There were few short hauls when Dennis and Danny returned to full-time Outlaw status in 2007, ending third in standings. Shane Stewart’s full-time Outlaw gig with Roth came in 2008. One win was far short of expectations, least of all the boss.
No driver has logged more laps or more victories for Dennis than Tim Kaeding. They were 2011 Kings of the West then topped the 2012 Outlaw circuit at Vegas, Tulare, Antioch and Cedar Lake. When the tour reached home, Roth added Kyle Hirst and began 2013 the same way as Tim topped Vegas and Tulare again. They scored seven more. Kaeding and Hirst were aboard Roth race cars as 2014 commenced. They were second and third at Merced but somewhere between El Paso and Dallas, Kaeding was let go. Lasoski filled in for two weeks before David Gravel got a shot.
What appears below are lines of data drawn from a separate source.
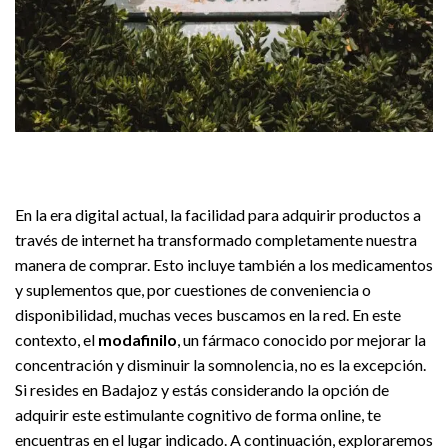
En la era digital actual, la facilidad para adquirir productos a
través de internet ha transformado completamente nuestra
manera de comprar. Esto incluye también a los medicamentos
y suplementos que, por cuestiones de conveniencia o
disponibilidad, muchas veces buscamos en la red. En este
contexto, el
modafinilo
, un fármaco conocido por mejorar la
concentración y disminuir la somnolencia, no es la excepción.
Si resides en Badajoz y estás considerando la opción de
adquirir este estimulante cognitivo de forma online, te
encuentras en el lugar indicado. A continuación, exploraremos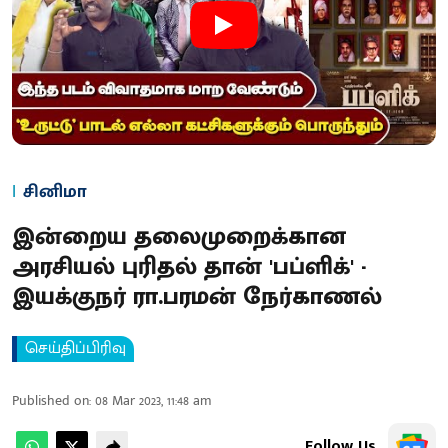
சினிமா
இன்றைய தலைமுறைக்கான
அரசியல் புரிதல் தான் 'பப்ளிக்' -
இயக்குநர் ரா.பரமன் நேர்காணல்
செய்திப்பிரிவு
Published on
:
08 Mar 2023, 11:48 am
Follow Us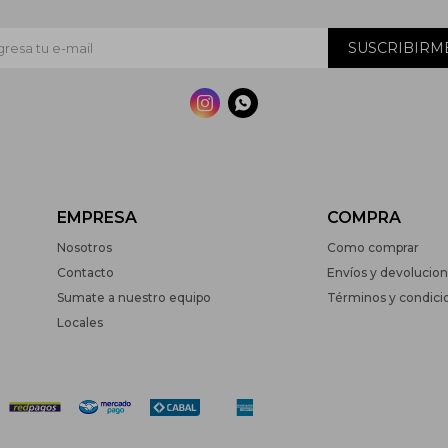
SUSCRIBIRM


EMPRESA
COMPRA
Nosotros
Como comprar
Contacto
Envíos y devolucio
Sumate a nuestro equipo
Términos y condici
Locales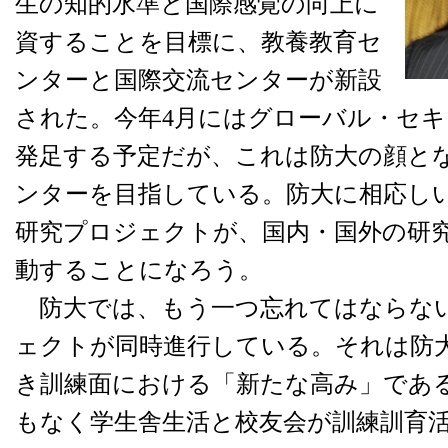
生の知的水準と国際感覚の向上に
資することを目標に、教養教育セ
ンターと国際交流センターが新設
された。今年4月にはグローバル・セ
発足する予定だが、これは防大の顔と
ンターを目指している。防大に相応し
研究プロジェクトが、国内・国外の研
動することになろう。
防大では、もう一つ忘れてはならな
ェクトが同時進行している。それは防
き訓練面における「新たな高み」であ
もなく学生舎生活と校友会が訓練訓育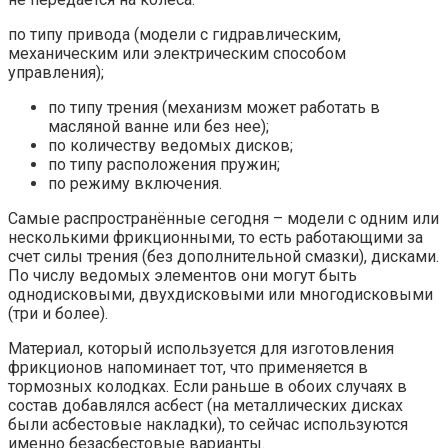
по типу привода (модели с гидравлическим,
механическим или электрическим способом
управления);
по типу трения (механизм может работать в
масляной ванне или без нее);
по количеству ведомых дисков;
по типу расположения пружин;
по режиму включения.
Самые распространённые сегодня – модели с одним или
несколькими фрикционными, то есть работающими за
счет силы трения (без дополнительной смазки), дисками.
По числу ведомых элементов они могут быть
однодисковыми, двухдисковыми или многодисковыми
(три и более).
Материал, который используется для изготовления
фрикционов напоминает тот, что применяется в
тормозных колодках. Если раньше в обоих случаях в
состав добавлялся асбест (на металлических дисках
были асбестовые накладки), то сейчас используются
именно безасбестовые варианты.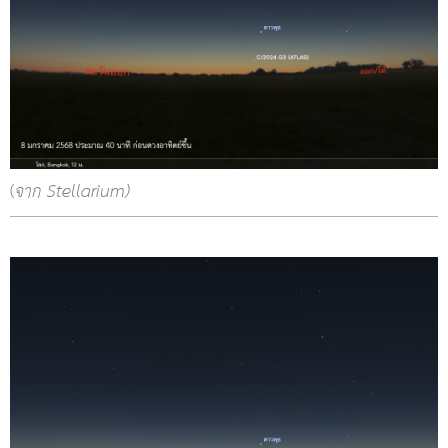
(
จาก Stellarium)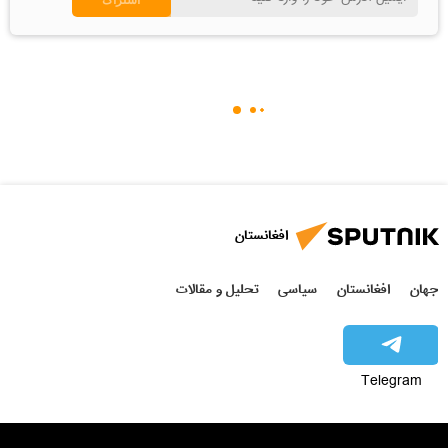
افغانستان
جهان
افغانستان
سیاسی
تحلیل و مقالات
Telegram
In his second Roth start, the kid from Connecticut achieved Eldora excellence. Gravel won in Wilmot and at Lebanon Valley Speedway. Gravel was the guy to begin 2015 but after Roth added Kaeding and Kevin Swindell, Dave left California for a new deal. Kyle Hirst’s two KWS crowns earned two weeks in Middle America before Hirst flew home.
Dennis departed the national tour in 2017. He had undergone heart surgery. The Gold Cup opener when Hirst beat the Outlaws while Jonathan Allard crossed sixth in a second Roth racer became one joyous evening. A rejuvenated Roth was back in the national conversation in 2018 when he chose Cory Eliason from Fresno. Right out of the gate, Cory and Dennis won at Stockton, but six months passed before a second win.
Dennis paired with Daryn Pittman in 2019 and as with Eliason, they were Volusia victors who waited seven months for another, though Daryn handed Dennis his first Gold Cup in 19 years. Tulare boasted three Roth cars when the sons of Fresno drag racer Gary Scelzi pitted alongside Pittman. Everyone in Central California had heard how good Dominic and Giovanni Scelzi were since about six years of age.
As soon as Pittman, of Oklahoma, announced semi-retirement in 2020, Pittman promptly won the return to Lawton, OK. Spencer Bayston and Dom Scelzi finished the 2020 Outlaw season for Roth.
Dennis and Teresa Roth are rookies all over again in 2021 with Reutzel of coastal Clute, TX. Aaron’s brazen style raised Bristol hair and checkered flags at East Bay and Williams Grove this year. Fans that watch him rip the lip call Aaron bold. What does that say of the people who hired him? Roth Motorsports deserve at least three cheers, one for each decade.